Free speech not what it used to be

By Adam Kotlarczyk

Ordinarily, Ann Coulter and Pat Buchanan are not the first two people I’d be rushing to defend.

Coulter, a conservative political commentator and author (I’m applying the term loosely), has awed many with the sheer rashness of her claims, including trying to defend Joseph McCarthy as a “misunderstood American hero,” and her infamous proposed solution to terrorists – that America should “invade their countries, kill their leaders and convert them to Christianity.”

Not to be outdone, Buchanan, another conservative commentator, once referred to Adolf Hitler as “an individual of great courage” with “extraordinary gifts.” He’s also claimed that multiculturalism is “an across the board assault on our Anglo-American heritage,” and that the liberation of American women was not due to feminist “noisemakers,” but to things like “the shopping center, the dishwasher, [and the] washer-dryer.”

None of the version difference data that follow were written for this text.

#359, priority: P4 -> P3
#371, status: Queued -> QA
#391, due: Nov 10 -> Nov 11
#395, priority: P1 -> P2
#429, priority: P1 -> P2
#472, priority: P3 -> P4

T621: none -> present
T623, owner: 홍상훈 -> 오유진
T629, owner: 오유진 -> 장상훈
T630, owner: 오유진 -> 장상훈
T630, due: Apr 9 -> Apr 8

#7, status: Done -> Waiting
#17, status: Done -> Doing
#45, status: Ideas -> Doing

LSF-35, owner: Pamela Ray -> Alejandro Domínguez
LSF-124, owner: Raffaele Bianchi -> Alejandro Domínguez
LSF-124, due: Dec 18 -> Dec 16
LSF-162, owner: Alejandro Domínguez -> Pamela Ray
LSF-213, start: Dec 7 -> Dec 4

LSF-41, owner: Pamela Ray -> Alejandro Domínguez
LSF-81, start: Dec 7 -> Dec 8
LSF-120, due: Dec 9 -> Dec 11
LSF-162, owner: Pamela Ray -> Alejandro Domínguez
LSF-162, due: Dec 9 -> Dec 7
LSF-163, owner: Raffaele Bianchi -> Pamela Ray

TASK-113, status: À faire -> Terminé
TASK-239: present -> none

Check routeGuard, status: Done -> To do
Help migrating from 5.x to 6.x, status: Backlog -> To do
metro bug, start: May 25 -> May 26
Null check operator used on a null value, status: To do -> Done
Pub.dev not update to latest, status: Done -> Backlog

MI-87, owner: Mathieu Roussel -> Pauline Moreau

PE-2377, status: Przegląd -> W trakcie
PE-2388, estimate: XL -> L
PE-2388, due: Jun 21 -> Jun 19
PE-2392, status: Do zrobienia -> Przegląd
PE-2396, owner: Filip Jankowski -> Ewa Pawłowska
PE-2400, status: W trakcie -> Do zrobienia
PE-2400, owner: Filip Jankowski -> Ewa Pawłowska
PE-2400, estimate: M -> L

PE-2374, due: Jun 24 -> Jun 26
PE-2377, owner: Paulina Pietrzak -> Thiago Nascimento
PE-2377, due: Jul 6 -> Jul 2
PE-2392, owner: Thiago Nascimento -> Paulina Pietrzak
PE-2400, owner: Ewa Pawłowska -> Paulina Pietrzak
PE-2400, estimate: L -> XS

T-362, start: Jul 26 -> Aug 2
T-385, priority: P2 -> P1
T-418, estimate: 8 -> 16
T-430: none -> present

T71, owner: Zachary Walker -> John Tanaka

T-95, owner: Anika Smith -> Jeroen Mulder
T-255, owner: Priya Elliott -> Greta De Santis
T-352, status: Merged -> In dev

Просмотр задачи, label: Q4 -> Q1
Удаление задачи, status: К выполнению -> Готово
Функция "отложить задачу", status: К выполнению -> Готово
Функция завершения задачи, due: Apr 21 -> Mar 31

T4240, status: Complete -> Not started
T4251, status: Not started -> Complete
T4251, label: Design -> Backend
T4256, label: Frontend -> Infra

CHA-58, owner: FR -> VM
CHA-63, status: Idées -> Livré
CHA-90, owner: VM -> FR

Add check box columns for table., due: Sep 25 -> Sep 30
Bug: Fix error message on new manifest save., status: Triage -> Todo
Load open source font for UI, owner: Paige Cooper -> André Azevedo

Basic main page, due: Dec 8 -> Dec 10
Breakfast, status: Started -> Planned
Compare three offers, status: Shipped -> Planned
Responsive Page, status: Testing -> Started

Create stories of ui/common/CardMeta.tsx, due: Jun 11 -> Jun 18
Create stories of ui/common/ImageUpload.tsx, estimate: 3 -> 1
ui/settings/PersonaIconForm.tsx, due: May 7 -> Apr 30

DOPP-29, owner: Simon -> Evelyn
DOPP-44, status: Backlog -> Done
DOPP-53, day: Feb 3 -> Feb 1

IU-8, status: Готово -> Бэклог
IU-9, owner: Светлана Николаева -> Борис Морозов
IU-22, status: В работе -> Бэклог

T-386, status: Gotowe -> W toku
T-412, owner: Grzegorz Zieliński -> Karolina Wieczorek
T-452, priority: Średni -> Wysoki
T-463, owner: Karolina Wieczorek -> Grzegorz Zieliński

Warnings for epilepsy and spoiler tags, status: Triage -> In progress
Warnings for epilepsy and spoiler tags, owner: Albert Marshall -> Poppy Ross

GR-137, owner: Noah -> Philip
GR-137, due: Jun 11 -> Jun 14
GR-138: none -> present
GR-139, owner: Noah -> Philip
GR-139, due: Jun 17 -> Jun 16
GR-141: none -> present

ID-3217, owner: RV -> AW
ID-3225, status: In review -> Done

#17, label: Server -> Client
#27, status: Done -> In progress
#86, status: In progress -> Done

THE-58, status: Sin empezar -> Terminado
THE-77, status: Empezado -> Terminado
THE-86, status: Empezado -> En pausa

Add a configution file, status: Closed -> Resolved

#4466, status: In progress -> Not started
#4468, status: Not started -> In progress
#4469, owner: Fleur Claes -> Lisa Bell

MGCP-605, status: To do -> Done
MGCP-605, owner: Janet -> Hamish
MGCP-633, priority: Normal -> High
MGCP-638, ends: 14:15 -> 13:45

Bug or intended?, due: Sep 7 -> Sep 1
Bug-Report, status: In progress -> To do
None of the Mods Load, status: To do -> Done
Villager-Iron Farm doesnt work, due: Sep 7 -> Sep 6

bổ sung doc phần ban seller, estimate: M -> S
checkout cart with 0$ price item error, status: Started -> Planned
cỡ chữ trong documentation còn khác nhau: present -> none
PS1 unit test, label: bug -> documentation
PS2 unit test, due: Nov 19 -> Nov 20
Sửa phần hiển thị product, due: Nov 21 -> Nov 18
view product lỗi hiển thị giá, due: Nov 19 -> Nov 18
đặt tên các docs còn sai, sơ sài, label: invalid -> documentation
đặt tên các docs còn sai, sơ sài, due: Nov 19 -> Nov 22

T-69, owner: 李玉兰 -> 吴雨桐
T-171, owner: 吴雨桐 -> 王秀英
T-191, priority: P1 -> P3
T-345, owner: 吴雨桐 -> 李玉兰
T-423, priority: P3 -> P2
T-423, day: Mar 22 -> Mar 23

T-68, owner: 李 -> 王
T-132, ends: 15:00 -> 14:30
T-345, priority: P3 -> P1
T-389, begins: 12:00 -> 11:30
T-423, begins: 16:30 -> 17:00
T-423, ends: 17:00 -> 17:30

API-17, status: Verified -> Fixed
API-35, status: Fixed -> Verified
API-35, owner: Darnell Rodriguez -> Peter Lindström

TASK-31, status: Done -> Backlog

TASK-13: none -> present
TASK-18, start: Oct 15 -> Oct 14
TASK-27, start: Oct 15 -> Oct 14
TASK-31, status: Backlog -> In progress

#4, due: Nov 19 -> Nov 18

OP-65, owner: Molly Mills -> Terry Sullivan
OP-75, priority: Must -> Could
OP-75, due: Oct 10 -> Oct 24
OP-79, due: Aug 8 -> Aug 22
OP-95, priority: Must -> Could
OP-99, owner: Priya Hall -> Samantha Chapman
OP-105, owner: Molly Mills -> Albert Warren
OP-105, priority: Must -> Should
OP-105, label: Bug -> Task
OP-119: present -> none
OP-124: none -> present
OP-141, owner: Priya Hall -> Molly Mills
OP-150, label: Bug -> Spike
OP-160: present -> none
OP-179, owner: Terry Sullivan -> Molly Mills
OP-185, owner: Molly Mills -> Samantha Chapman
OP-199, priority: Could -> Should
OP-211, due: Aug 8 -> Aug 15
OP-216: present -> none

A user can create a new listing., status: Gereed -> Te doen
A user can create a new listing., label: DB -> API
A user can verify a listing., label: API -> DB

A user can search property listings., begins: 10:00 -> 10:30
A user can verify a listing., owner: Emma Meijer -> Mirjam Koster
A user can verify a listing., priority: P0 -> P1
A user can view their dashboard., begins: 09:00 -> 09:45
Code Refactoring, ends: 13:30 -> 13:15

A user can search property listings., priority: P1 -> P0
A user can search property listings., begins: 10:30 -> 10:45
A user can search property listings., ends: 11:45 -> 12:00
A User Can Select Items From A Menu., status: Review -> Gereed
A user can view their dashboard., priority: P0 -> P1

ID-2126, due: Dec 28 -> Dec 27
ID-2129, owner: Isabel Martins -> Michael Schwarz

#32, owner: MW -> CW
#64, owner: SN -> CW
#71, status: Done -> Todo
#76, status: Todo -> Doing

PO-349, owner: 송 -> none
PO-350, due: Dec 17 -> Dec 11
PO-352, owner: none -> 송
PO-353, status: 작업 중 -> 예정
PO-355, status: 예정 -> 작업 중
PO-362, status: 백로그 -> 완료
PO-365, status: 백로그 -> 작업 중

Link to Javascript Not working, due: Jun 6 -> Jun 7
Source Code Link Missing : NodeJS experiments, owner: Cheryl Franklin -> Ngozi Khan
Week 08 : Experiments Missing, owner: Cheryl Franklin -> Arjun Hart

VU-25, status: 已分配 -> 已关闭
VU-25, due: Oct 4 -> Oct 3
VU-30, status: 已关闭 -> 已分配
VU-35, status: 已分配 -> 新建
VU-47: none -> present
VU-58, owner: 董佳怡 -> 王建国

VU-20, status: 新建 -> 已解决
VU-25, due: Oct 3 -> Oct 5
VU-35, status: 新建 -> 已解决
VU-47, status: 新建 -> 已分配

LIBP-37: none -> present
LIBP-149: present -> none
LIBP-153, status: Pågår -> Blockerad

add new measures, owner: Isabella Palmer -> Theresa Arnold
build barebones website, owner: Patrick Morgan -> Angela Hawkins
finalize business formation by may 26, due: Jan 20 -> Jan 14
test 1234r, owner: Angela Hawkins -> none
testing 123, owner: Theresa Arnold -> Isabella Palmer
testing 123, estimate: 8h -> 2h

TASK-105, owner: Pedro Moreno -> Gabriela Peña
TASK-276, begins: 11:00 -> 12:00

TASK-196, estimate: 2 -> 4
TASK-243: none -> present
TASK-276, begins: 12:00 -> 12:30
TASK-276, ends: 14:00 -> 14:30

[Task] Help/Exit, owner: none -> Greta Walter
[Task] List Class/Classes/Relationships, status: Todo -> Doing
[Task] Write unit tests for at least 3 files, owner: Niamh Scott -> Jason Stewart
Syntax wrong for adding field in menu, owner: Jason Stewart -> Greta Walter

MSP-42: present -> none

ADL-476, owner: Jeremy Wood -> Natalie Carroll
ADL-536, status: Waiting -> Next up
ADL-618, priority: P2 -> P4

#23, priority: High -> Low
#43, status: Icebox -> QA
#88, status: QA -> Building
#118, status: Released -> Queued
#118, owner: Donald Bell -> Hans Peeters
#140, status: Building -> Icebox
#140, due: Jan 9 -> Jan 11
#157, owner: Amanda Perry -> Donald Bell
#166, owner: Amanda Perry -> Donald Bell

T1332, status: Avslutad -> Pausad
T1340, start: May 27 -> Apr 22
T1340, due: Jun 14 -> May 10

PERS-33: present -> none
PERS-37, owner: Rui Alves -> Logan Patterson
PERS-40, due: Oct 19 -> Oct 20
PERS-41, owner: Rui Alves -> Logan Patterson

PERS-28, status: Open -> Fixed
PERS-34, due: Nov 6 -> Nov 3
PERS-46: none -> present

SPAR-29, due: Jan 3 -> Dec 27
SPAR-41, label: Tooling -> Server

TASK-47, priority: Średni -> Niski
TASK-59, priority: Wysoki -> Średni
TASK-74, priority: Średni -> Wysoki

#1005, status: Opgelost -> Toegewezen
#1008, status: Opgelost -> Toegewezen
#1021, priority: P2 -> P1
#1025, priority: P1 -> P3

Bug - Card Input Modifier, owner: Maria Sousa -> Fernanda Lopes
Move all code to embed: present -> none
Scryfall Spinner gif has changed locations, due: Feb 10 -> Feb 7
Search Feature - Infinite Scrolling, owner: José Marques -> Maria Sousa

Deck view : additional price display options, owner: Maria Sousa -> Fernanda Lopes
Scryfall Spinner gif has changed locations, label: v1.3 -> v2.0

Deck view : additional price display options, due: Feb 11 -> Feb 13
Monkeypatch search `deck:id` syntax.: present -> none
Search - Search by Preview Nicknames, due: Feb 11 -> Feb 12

So why would I defend two beauties like Coulter and Buchanan? Because lately, they’ve been physically attacked for exercising free speech.

Last week, a protester doused Buchanan with salad dressing while he spoke at Western Michigan University. A few days earlier, another noted conservative, William Kristol, was hit with a pie while speaking at a college in Indiana. And last October, two protesters threw pies at Coulter while she spoke at the University of Arizona. This is a shameful trend.

Don’t get me wrong. Between the views of Coulter and Buchanan, you have a scary combination of arrogance, xenophobia, misogyny and bigotry. I disagree with virtually everything either of them writes. But in America, you have the right to be arrogant, xenophobic, misogynistic and bigoted without people throwing food at you.

Even though it’s impossible to condone the actions of the food throwers (unless you want to argue that Coulter could really stand to eat a hamburger), it’s not hard to understand their frustrations. It’s becoming increasingly difficult for ordinary citizens to express dissenting views. Some may feel, however wrongly, that they have little choice but to resort to throwing food.

Last month, for example, President Bush held one of his “town hall” meetings in Denver to “discuss” social security. Three people were ejected from that meeting not for throwing food, not for being disruptive, but because they had a “No more blood for oil” bumper sticker on their car. In Fargo, North Dakota, a blacklist was discovered of 42 citizens to be barred from another Bush speech.

Call me old fashioned, but I thought the point of a speech or town hall meeting was to convince people of the correctness of your position or policy, not to surround yourself with people who already agree. If Bush believes his position is correct, he should be eager to convince those who are uncertain or who disagree.

Whether it’s by banning citizens from an event funded by their own tax dollars, or by throwing food at conservative talking heads to silence them, free speech in our country should be threatened neither by partisan bureaucracy nor by physical violence. We – protesters and presidents alike – all need to work harder to encourage the free expression of ideas, even those with which we do not agree. After all, one of the principles that makes America great is our value for the open exchange of ideas … not pies.

Columns reflect the opinion of the author and not necessarily that of the Northern Star staff.